■ Extract
# Lets see the GOOD and those BAD videos!



## EventingIsLovee (Sep 18, 2009)

Haha Rocky barely has bad days for riding but this is one of us cantering, this is in September, when I was first starting to get him on contact in the canter. He consistently does every time now! It's not very good in the beginning, and the wind is annoying so sorry for that!!


----------



## EventingIsLovee (Sep 18, 2009)

And this DEFINITELY isn't me... I hear this was a polo rider trying to jump this poor horse. ):


----------



## Sunny06 (Jun 22, 2009)

^ That poor guy has been bashed on pretty much every forum/chat room/ bulletin board that exists not to mention the 100+ comments of bashing on YouTube itself. I feel so bad for him even if he can't jump. He's a POLO rider. Not a JUMPER


----------



## UnrealJumper (Nov 24, 2009)

^^^ that video doesn't work 

thanks for the videos guy!!! =) no one ever comments on my posts ahah!


----------



## UnrealJumper (Nov 24, 2009)

Any more videos!!!!????

C'mon guys!!!!


----------



## horsexquad (Dec 24, 2009)

The Bad
YouTube - Horse Fall at SSF 11/08
The Good
YouTube - Mother's Day Horse Show 2009


----------



## horsexquad (Dec 24, 2009)

■ Work order 1
In the records, copy out exactly the lines from the one containing "Söker du barnplats?" through the end of the records, including both ends. Leave out the pictures.

■ Listed entries
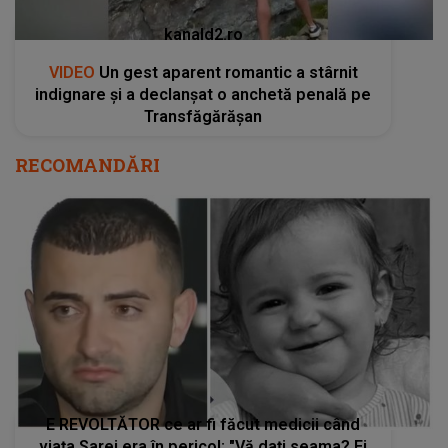
kanald2.ro
VIDEO
Un gest aparent romantic a stârnit
indignare și a declanșat o anchetă penală pe
Transfăgărășan
RECOMANDĂRI
E REVOLTĂTOR ce ar fi făcut medicii când
viața Sarei era în pericol: "Vă daţi seama? Ei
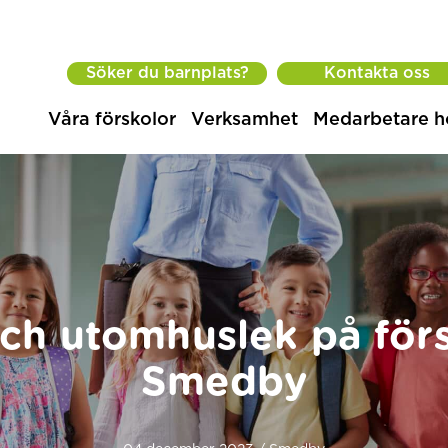
Söker du barnplats?
Kontakta oss
Våra förskolor
Verksamhet
Medarbetare h
ch utomhuslek på för
Smedby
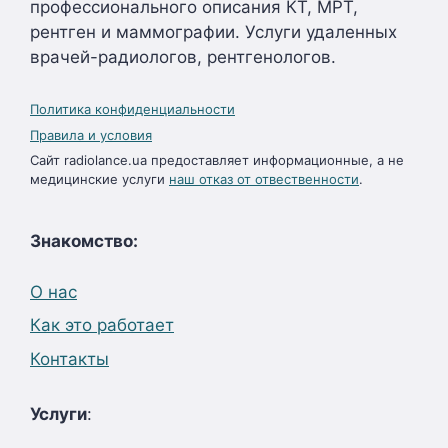
профессионального описания КТ, МРТ,
рентген и маммографии. Услуги удаленных
врачей-радиологов, рентгенологов.
Политика конфиденциальности
Правила и условия
Сайт radiolance.ua предоставляет информационные, а не
медицинские услуги
наш отказ от отвественности
.
Знакомство:
О нас
Как это работает
Контакты
Услуги
:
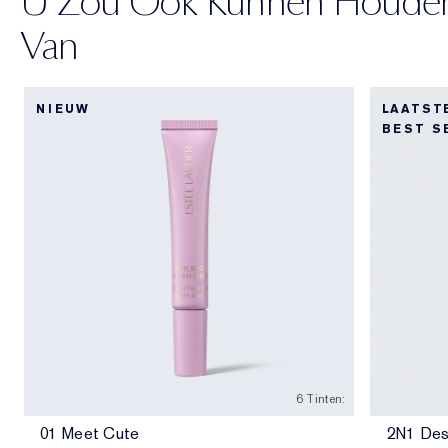
U Zou Ook Kunnen Houde
Van
NIEUW
LAATST
BEST S
6 Tinten:
01 Meet Cute
2N1 Des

■ Work order 2
List each distinct username that appears as a poster in the horse video forum thread.

■ Answer 1
Söker du barnplats?
Kontakta oss
Våra förskolor
Verksamhet
Medarbetare h
ch utomhuslek på för
Smedby
профессионального описания КТ, МРТ,
рентген и маммографии. Услуги удаленных
врачей-радиологов, рентгенологов.
Политика конфиденциальности
Правила и условия
Сайт radiolance.ua предоставляет информационные, а не
медицинские услуги
наш отказ от отвественности
.
Знакомство:
О нас
Как это работает
Контакты
Услуги
:
U Zou Ook Kunnen Houde
Van
NIEUW
LAATST
BEST S
6 Tinten:
01 Meet Cute
2N1 Des

■ Answer 2
EventingIsLovee
Sunny06
UnrealJumper
horsexquad